In this work, we describe a DamID-Seq procedure optimized for LADs identification in primary mouse hepatocytes. This approach has enabled us to profile in vivo spatial nuclear chromatin architecture in mouse liver cells. This methodology could be useful in order to recognize key regulators of hepatic metabolic functions and could be directly applied to assess global changes in chromatin organization and gene positioning in primary hepatocyte cultures derived from liver-specific NETs knockout mice.

5. Points to remember

• 1)The presence in the culture medium of supplements like insulin and dexamethasone during the washing steps and culture maintenance helps in slowing the dedifferentiation process typically displayed by isolated hepatocytes.
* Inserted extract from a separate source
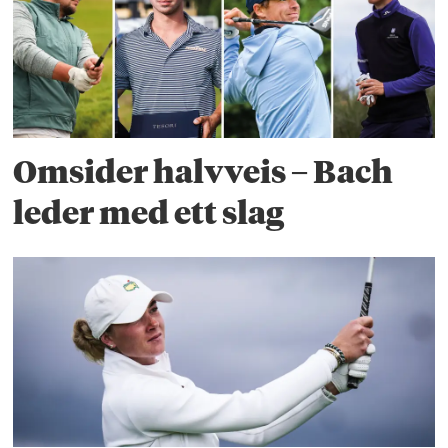
Omsider halvveis – Bach
leder med ett slag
• 2)The addition of EGF to hepatocyte culture medium induces the cells to undergo at least one cycle of replication to allow monolayer formation and to maintain liver-specifc organization of chromatin architecture. Furthermore, EGF enhances the transduction efficiency and, accordingly, the expression of Dam-Lamin B1 fusion protein to the nuclear envelope, which results in specific DNA labeling by Dam on target DNA sequences.
• 3)Lentiviral preparations could be used at higher titer since they showed low cellular cytotoxicity in primary hepatocytes.
• 4)Due to the high autofluorescence of hepatocytes we suggest to quench PFA fixed samples as described in materials and methods section and more importantly we encourage the indispensable use of a confocal microscope to acquire fluorescence images by finely selecting excitation and emission wavelenghts for EGFP channel.
• 5)It is highly recommended to use up to four wells for each condition when performing genomic DNA extraction for DamID experiments, to ensure the collection of enough material for downstream processing.
• 6)It is important to use the DNeasy blood and tissue kit. In our experience the DamID results are extremely variable when using phenol–chloroform extractions to isolate DNA.